### WHAT THIS TASK INVOLVES
Using the text below on the Davenport v. WEA amicus briefs, please explain in one to three sentences what lead counsel Milton Chappell asked the U.S. Supreme Court to clarify and what objection the text raises to the union procedure involved.

### DOCUMENT EXTRACT
--- START ---
The 35 parties from across the country filed 14 amicus (or “friend of the court”) briefs in *Davenport v. Washington Education Association (WEA)* and *Washington v. WEA*, which are scheduled for oral arguments on January 10, 2007. In the Davenport case, National Right to Work Foundation attorneys are representing approximately 4,000 nonunion Washington State teachers. A list of the amici, as well as their underlying briefs, is available on the Foundation’s website.

In addition to asking for a reversal of the Washington State Supreme Court’s novel finding of a constitutional “right” for union officials to spend the compulsory dues of nonunion members, lead counsel Milton Chappell, a 30-year Foundation veteran in assisting union-abused employees, asked the U.S. Supreme Court to clarify that it had never approved a pervasive union procedure designed to force nonunion members to pay full union dues, including hundreds of dollars per employee which are spent for a wide array of activities unrelated to collective bargaining.
--- END ---
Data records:
--- START ---
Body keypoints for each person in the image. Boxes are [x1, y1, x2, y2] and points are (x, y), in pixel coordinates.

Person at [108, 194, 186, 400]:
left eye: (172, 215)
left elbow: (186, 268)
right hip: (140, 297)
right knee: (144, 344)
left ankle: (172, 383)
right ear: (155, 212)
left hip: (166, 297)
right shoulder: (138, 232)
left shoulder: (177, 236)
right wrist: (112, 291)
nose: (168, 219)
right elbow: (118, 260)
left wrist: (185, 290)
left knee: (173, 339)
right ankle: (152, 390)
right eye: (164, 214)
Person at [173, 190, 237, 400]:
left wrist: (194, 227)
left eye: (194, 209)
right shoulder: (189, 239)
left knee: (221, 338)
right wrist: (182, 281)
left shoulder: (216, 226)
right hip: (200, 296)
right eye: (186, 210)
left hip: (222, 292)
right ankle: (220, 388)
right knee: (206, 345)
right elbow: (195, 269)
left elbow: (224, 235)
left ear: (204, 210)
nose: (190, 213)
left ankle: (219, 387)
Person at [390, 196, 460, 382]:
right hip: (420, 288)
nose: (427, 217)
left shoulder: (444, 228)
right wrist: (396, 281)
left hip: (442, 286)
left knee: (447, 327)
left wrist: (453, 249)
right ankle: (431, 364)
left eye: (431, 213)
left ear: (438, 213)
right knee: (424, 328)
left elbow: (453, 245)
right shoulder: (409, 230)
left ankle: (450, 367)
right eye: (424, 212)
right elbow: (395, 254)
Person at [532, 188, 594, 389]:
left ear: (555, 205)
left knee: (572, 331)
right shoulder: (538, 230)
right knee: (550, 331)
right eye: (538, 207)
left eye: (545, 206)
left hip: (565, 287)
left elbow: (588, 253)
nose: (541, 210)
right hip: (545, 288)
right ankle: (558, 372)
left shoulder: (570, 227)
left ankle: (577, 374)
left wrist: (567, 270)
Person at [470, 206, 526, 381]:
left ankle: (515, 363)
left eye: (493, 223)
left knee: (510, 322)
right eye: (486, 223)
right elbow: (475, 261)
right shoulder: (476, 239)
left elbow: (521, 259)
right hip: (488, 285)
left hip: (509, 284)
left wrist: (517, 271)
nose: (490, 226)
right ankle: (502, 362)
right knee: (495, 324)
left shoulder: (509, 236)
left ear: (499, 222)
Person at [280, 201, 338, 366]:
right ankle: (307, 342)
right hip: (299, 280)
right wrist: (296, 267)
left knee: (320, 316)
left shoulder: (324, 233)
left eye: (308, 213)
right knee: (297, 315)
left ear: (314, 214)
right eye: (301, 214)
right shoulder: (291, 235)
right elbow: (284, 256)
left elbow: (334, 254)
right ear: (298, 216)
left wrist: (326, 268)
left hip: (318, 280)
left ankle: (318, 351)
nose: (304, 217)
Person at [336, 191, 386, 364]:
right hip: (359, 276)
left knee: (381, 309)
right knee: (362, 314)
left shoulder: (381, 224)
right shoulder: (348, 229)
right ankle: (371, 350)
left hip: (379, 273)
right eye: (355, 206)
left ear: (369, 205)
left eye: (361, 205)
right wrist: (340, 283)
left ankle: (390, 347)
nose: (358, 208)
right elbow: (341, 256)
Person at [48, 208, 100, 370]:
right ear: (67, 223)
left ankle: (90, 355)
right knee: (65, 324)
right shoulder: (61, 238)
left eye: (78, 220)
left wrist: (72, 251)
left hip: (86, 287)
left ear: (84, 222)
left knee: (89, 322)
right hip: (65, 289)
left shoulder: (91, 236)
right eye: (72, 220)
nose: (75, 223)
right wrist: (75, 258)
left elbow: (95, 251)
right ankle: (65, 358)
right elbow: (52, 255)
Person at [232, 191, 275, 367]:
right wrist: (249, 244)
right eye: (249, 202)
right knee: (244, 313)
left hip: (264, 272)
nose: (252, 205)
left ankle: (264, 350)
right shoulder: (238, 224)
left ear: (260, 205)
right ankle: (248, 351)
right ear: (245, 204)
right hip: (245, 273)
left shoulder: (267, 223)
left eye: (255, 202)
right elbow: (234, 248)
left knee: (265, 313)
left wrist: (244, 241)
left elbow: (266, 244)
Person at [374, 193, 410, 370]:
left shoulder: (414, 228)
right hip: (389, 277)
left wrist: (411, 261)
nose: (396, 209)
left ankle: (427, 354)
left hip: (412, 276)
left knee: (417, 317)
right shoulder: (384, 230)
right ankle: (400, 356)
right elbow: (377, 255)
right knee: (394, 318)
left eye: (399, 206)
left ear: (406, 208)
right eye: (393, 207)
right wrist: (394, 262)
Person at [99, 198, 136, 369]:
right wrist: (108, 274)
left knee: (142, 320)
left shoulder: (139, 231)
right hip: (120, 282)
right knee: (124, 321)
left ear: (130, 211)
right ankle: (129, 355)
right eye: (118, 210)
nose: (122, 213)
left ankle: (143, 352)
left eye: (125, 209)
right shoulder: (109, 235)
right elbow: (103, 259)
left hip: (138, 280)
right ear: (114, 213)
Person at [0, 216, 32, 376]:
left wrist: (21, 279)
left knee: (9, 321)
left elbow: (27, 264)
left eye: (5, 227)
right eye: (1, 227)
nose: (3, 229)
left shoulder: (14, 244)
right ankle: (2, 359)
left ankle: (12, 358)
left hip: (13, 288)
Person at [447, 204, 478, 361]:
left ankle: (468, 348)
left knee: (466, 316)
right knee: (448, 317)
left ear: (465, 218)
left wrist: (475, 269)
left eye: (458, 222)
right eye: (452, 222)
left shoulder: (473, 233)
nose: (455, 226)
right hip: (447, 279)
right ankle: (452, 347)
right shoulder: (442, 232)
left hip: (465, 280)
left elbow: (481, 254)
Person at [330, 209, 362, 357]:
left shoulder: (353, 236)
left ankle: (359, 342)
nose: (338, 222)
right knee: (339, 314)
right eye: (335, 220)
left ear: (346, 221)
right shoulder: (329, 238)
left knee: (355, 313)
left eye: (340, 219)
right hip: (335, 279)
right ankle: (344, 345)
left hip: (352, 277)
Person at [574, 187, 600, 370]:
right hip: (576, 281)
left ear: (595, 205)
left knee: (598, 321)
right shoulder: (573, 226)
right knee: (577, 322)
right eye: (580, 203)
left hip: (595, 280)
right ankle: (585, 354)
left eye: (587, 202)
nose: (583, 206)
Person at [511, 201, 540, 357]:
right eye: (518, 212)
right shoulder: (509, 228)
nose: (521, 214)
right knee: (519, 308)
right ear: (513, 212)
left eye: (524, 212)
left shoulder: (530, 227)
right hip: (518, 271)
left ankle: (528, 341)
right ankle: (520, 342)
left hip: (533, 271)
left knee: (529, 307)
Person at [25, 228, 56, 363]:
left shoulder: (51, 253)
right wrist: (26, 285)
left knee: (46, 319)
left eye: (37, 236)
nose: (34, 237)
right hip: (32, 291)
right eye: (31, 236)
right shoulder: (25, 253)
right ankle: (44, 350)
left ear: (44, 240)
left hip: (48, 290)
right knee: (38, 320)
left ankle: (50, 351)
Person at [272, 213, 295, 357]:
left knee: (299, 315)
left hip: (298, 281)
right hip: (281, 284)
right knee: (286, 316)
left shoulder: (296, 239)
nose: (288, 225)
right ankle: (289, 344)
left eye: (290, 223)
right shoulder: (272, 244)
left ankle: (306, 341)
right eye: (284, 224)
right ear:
--- END ---
### SOLVED PROBLEM
Chappell asked the Court to clarify that it had never approved a pervasive union procedure designed to force nonunion members to pay full union dues. The objection is that those full dues include hundreds of dollars per employee spent on a wide array of activities unrelated to collective bargaining.